Other technological examples are numerous and fascinating (though a slog for readers who don’t have an appetite for this kind of stuff). As Natural Capitalism moved from one domain to the next, piling up the success stories, I was eager to be convinced. The more I read, however, the more unwanted doubt crept in. I don’t quarrel with their facts or have the expertise to judge the technological claims. But the stories inspire this nagging question: If these innovations so obviously benefit the companies as well as nature and society, why aren’t they being adopted everywhere? If the payoff is so darn good, why are major sectors of industry still fighting the old wars, gutting environmental laws when they can, stalling on compliance, propagandizing with scare stories about how environmental values kill growth, jobs, profits?
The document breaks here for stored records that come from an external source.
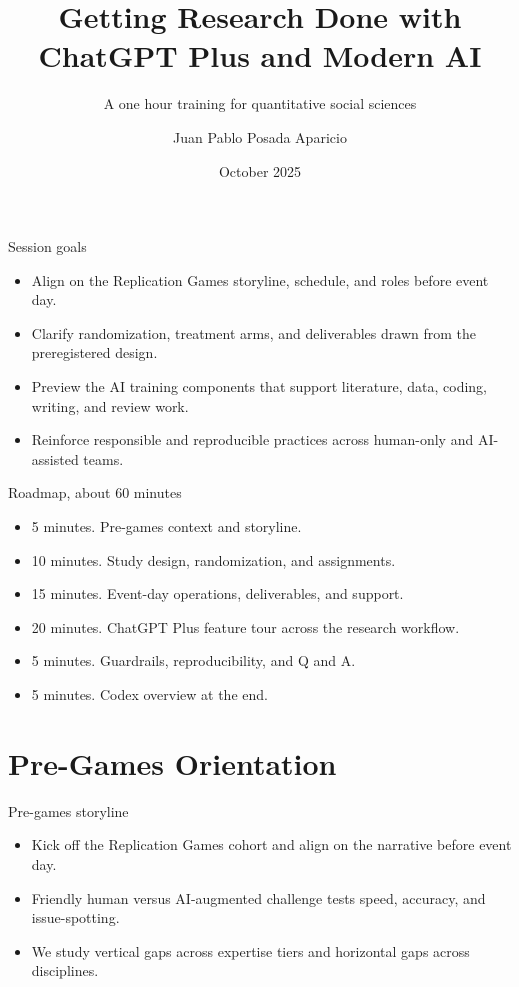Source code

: \documentclass[aspectratio=169,professionalfonts]{beamer}
\title{Getting Research Done with ChatGPT Plus and Modern AI}
\subtitle{A one hour training for quantitative social sciences}
\author{Juan Pablo Posada Aparicio}
\institute{Institute for Replication, University of Ottawa}
\date{October 2025}
\begin{document}
\begin{frame}
  \titlepage
\end{frame}

\begin{frame}{Session goals}
  \begin{itemize}
    \item Align on the Replication Games storyline, schedule, and roles before event day.
    \item Clarify randomization, treatment arms, and deliverables drawn from the preregistered design.
    \item Preview the AI training components that support literature, data, coding, writing, and review work.
    \item Reinforce responsible and reproducible practices across human-only and AI-assisted teams.
  \end{itemize}
\end{frame}

\begin{frame}{Roadmap, about 60 minutes}
  \begin{itemize}
    \item 5 minutes. Pre-games context and storyline.
    \item 10 minutes. Study design, randomization, and assignments.
    \item 15 minutes. Event-day operations, deliverables, and support.
    \item 20 minutes. ChatGPT Plus feature tour across the research workflow.
    \item 5 minutes. Guardrails, reproducibility, and Q and A.
    \item 5 minutes. Codex overview at the end.
  \end{itemize}
\end{frame}

\section{Pre-Games Orientation}

\begin{frame}{Pre-games storyline}
  \begin{itemize}
    \item Kick off the Replication Games cohort and align on the narrative before event day.
    \item Friendly human versus AI-augmented challenge tests speed, accuracy, and issue-spotting.
    \item We study vertical gaps across expertise tiers and horizontal gaps across disciplines.
  \end{itemize}
\end{frame}
\end{document}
The book, alas, doesn’t confront the question squarely (a concluding chapter does critique the blindness of markets but doesn’t satisfy my doubts). Because I was otherwise so impressed, this bothered me, so I called Paul Hawken to ask about the gap between potential progress and the disappointing reality. This gaudy financial boom, he observed, does not offer a propitious moment to talk about the larger crisis and long-term solutions.

“Inertia momentum,” he said with a sigh. “Business has so much inertia now that speed is at such a premium. This boom is masking worldwide deflation, so people do not see conserving energy or any other resources as cost issues.”

The innovations that some companies have pioneered are still “unknown choices” to corporate managers in general, he said, and especially to the Wall Street analysts who judge their performance. Even if companies were aware of the potential, I would add, investing capital in systemic reforms must compete with every other opportunity for profitable investment, which may make long-term solutions look like a loser.

“The people who control the flow of funds in this country have a very narrow understanding of where you obtain financial returns,” Hawken observed. “They have no familiarity with any of the subjects we describe in this book. They have no training in these matters; they receive no pressure from institutional investors or even the government to consider these choices. They have no accountability for the results of not considering them.”

OK, that takes the edge off the optimism expressed in the book. But it should not discount the ideas and the abundant evidence that a larger, more aggressive approach to the ecological crisis is plausible. If Wall Street and corporate leaders won’t take up the possibilities, others of us can talk about how their indifference might be changed.